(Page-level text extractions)
* * *
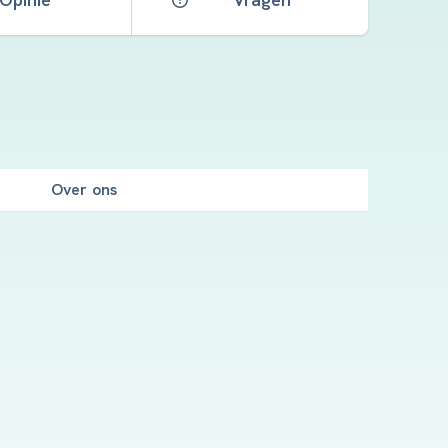
Over ons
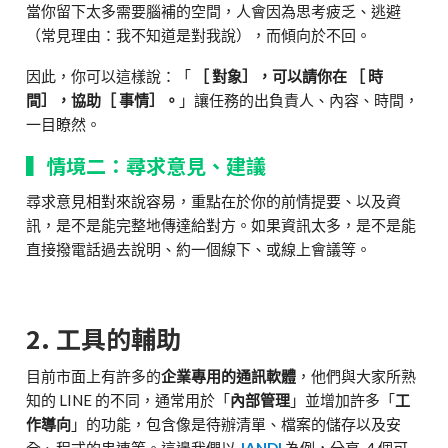
當你留下太多需要腦補的空間，人會因為思考疲乏、逃避
（常見理由：我不知道是對我說），而傾向於不回。
因此，你可以這樣說：「
［ 對象］，可以請你在 ［ 時
間］，協助［ 事情］。
」讓任務的出負責人、內容、時間，
一目瞭然。
▍情境二：尋求意見、建議
尋求意見相對來說容易，重點在於你的前情提要、以及資
訊，是不是能完整地傳達給對方。如果資訊太多，是不是能
直接撥電話過去說明、約一個線下、或線上會議等。
2. 工具的輔助
目前市面上有許多的
企業專用的通訊軟體
，他們與大家所熟
知的 LINE 的不同，通常用於「
內部管理
」並增加許多「
工
作導向
」的功能，包含像是待辦清單、檔案的儲存以及安
全、程式的串連等。這邊我們以
JANDI
為例，分享 4 個可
* * *
• Prompt: What is needed is a word-for-word restatement of the entries, minus any pictures.

• Reply:
Over ons
當你留下太多需要腦補的空間，人會因為思考疲乏、逃避
（常見理由：我不知道是對我說），而傾向於不回。
因此，你可以這樣說：「
［ 對象］，可以請你在 ［ 時
間］，協助［ 事情］。
」讓任務的出負責人、內容、時間，
一目瞭然。
▍情境二：尋求意見、建議
尋求意見相對來說容易，重點在於你的前情提要、以及資
訊，是不是能完整地傳達給對方。如果資訊太多，是不是能
直接撥電話過去說明、約一個線下、或線上會議等。
2. 工具的輔助
目前市面上有許多的
企業專用的通訊軟體
，他們與大家所熟
知的 LINE 的不同，通常用於「
內部管理
」並增加許多「
工
作導向
」的功能，包含像是待辦清單、檔案的儲存以及安
全、程式的串連等。這邊我們以
JANDI
為例，分享 4 個可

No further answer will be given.